What to produce: Would you please return only the lines from the one with "Kategori Berita" through the last line of the records below, leaving the pictures out?

#### Source information

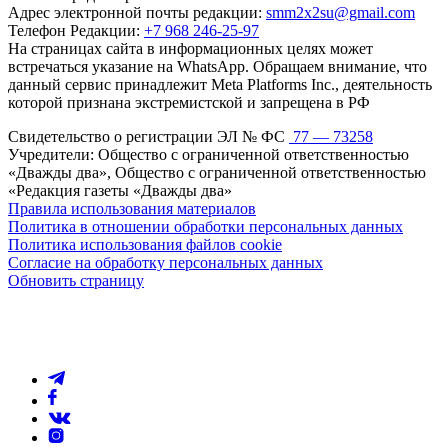
Адрес электронной почты редакции:
smm2x2su@gmail.com
Телефон Редакции:
+7 968 246-25-97
На страницах сайта в информационных целях может
встречаться указание на WhatsApp. Обращаем внимание, что
данный сервис принадлежит Meta Platforms Inc., деятельность
которой признана экстремистской и запрещена в РФ
Свидетельство о регистрации ЭЛ № ФС
77 — 73258
Учредители: Общество с ограниченной ответственностью
«Дважды два», Общество с ограниченной ответственностью
«Редакция газеты «Дважды два»
Правила использования материалов
Политика в отношении обработки персональных данных
Политика использования файлов cookie
Согласие на обработку персональных данных
Обновить страницу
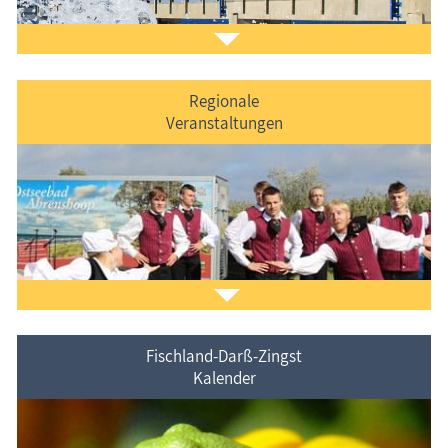
Regionale
Veranstaltungen
Der
Ferienorte auf Fischland-Darß-Zingst
vorgestellt.
Fischland-Darß-Zingst
Kalender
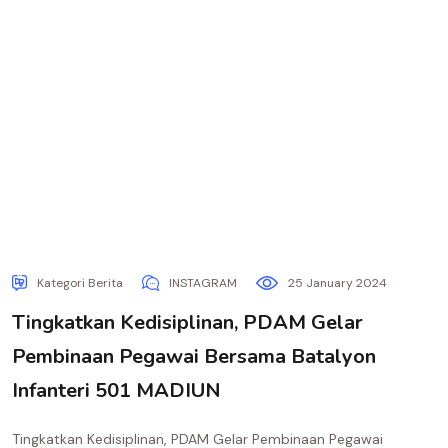
Kategori Berita
INSTAGRAM
25 January 2024
Tingkatkan Kedisiplinan, PDAM Gelar
Pembinaan Pegawai Bersama Batalyon
Infanteri 501 MADIUN
Tingkatkan Kedisiplinan, PDAM Gelar Pembinaan Pegawai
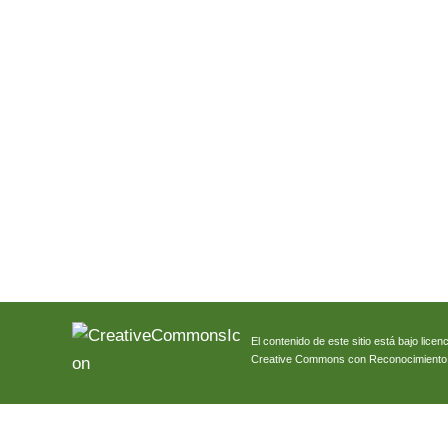
El contenido de este sitio está bajo licenc
Creative Commons con Reconocimiento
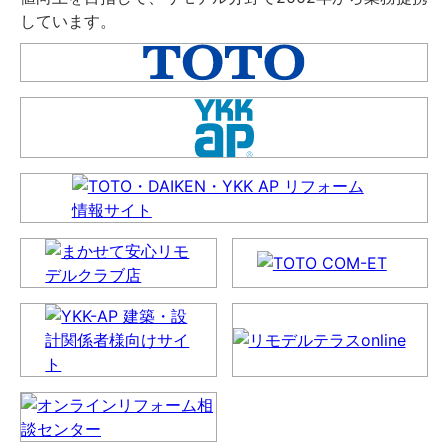
しています。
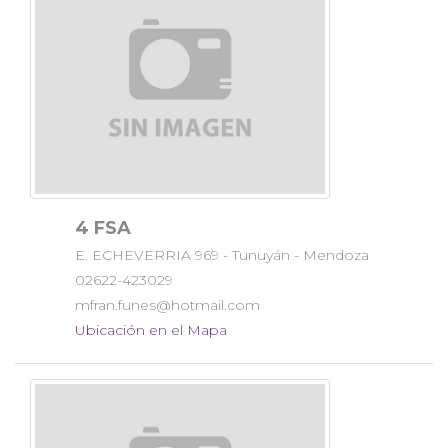
4 FSA
E. ECHEVERRIA 969 - Tunuyán - Mendoza
02622-423029
mfran.funes@hotmail.com
Ubicación en el Mapa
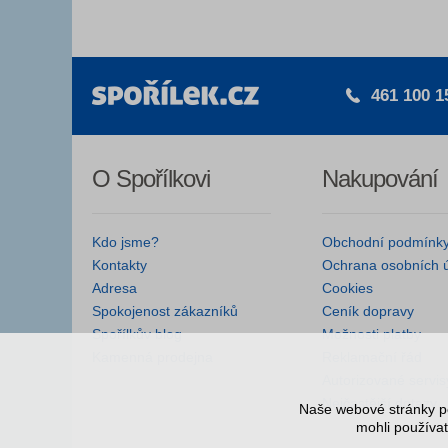
461 100 1
O Spořílkovi
Nakupování
Kdo jsme?
Obchodní podmínk
Kontakty
Ochrana osobních 
Adresa
Cookies
Spokojenost zákazníků
Ceník dopravy
Spořílkův blog
Možnosti platby
Kamenná prodejna
Reklamační řád
Autorizované servis
Nejčastější dotazy
Naše webové stránky po
mohli používat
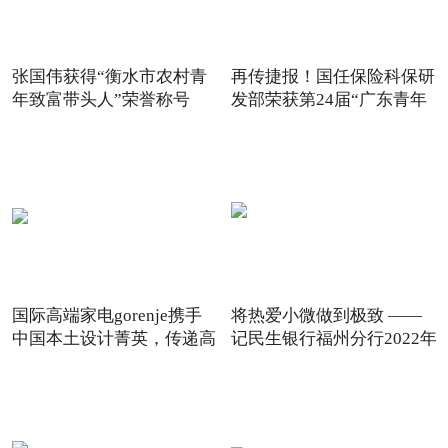
张国伟获得“衡水市农村青
再传捷报！国任保险科保研
年致富带头人”荣誉称号
发部荣获第24届“广东青年
国际高端家电gorenje携手
将热爱小微做到极致 ——
中国本土设计菁英，传递高
记民生银行福州分行2022年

########

Solution for this problem:
Kategori Berita
INSTAGRAM
25 January 2024
Tingkatkan Kedisiplinan, PDAM Gelar
Pembinaan Pegawai Bersama Batalyon
Infanteri 501 MADIUN
Tingkatkan Kedisiplinan, PDAM Gelar Pembinaan Pegawai
El contenido de este sitio está bajo licenc
Creative Commons con Reconocimiento
しています。
4 FSA
E. ECHEVERRIA 969 - Tunuyán - Mendoza
02622-423029
mfran.funes@hotmail.com
Ubicación en el Mapa
461 100 1
O Spořílkovi
Nakupování
Kdo jsme?
Obchodní podmínk
Kontakty
Ochrana osobních 
Adresa
Cookies
Spokojenost zákazníků
Ceník dopravy
Spořílkův blog
Možnosti platby
Kamenná prodejna
Reklamační řád
Autorizované servis
Nejčastější dotazy
Naše webové stránky po
mohli používat
张国伟获得“衡水市农村青
再传捷报！国任保险科保研
年致富带头人”荣誉称号
发部荣获第24届“广东青年
国际高端家电gorenje携手
将热爱小微做到极致 ——
中国本土设计菁英，传递高
记民生银行福州分行2022年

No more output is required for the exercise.